_Dataset_:

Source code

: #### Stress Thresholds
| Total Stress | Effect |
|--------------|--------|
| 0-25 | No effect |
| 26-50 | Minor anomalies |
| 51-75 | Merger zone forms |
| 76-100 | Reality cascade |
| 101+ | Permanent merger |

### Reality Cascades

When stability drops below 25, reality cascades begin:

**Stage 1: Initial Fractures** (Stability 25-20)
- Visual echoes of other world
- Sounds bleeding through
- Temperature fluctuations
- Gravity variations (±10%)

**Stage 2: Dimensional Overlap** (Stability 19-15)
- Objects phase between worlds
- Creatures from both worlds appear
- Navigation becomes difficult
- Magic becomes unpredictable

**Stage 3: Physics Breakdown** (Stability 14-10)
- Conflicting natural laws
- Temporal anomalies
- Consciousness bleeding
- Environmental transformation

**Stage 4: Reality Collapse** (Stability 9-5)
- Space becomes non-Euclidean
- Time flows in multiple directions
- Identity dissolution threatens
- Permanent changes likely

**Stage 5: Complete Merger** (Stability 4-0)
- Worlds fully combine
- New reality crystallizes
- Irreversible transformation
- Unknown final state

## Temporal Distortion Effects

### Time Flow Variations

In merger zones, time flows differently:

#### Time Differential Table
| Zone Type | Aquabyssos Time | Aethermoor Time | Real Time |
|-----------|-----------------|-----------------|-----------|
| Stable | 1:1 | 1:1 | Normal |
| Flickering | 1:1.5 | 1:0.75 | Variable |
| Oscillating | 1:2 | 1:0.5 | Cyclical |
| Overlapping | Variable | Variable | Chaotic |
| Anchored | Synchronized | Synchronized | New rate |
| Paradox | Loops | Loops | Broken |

_Requirement_: Could you render every line of the item above as a JSON list of strings, one string per line, with blank lines left out?

_Finished exercise_:
[
  "Source code",
  ": #### Stress Thresholds",
  "| Total Stress | Effect |",
  "|--------------|--------|",
  "| 0-25 | No effect |",
  "| 26-50 | Minor anomalies |",
  "| 51-75 | Merger zone forms |",
  "| 76-100 | Reality cascade |",
  "| 101+ | Permanent merger |",
  "### Reality Cascades",
  "When stability drops below 25, reality cascades begin:",
  "**Stage 1: Initial Fractures** (Stability 25-20)",
  "- Visual echoes of other world",
  "- Sounds bleeding through",
  "- Temperature fluctuations",
  "- Gravity variations (±10%)",
  "**Stage 2: Dimensional Overlap** (Stability 19-15)",
  "- Objects phase between worlds",
  "- Creatures from both worlds appear",
  "- Navigation becomes difficult",
  "- Magic becomes unpredictable",
  "**Stage 3: Physics Breakdown** (Stability 14-10)",
  "- Conflicting natural laws",
  "- Temporal anomalies",
  "- Consciousness bleeding",
  "- Environmental transformation",
  "**Stage 4: Reality Collapse** (Stability 9-5)",
  "- Space becomes non-Euclidean",
  "- Time flows in multiple directions",
  "- Identity dissolution threatens",
  "- Permanent changes likely",
  "**Stage 5: Complete Merger** (Stability 4-0)",
  "- Worlds fully combine",
  "- New reality crystallizes",
  "- Irreversible transformation",
  "- Unknown final state",
  "## Temporal Distortion Effects",
  "### Time Flow Variations",
  "In merger zones, time flows differently:",
  "#### Time Differential Table",
  "| Zone Type | Aquabyssos Time | Aethermoor Time | Real Time |",
  "|-----------|-----------------|-----------------|-----------|",
  "| Stable | 1:1 | 1:1 | Normal |",
  "| Flickering | 1:1.5 | 1:0.75 | Variable |",
  "| Oscillating | 1:2 | 1:0.5 | Cyclical |",
  "| Overlapping | Variable | Variable | Chaotic |",
  "| Anchored | Synchronized | Synchronized | New rate |",
  "| Paradox | Loops | Loops | Broken |"
]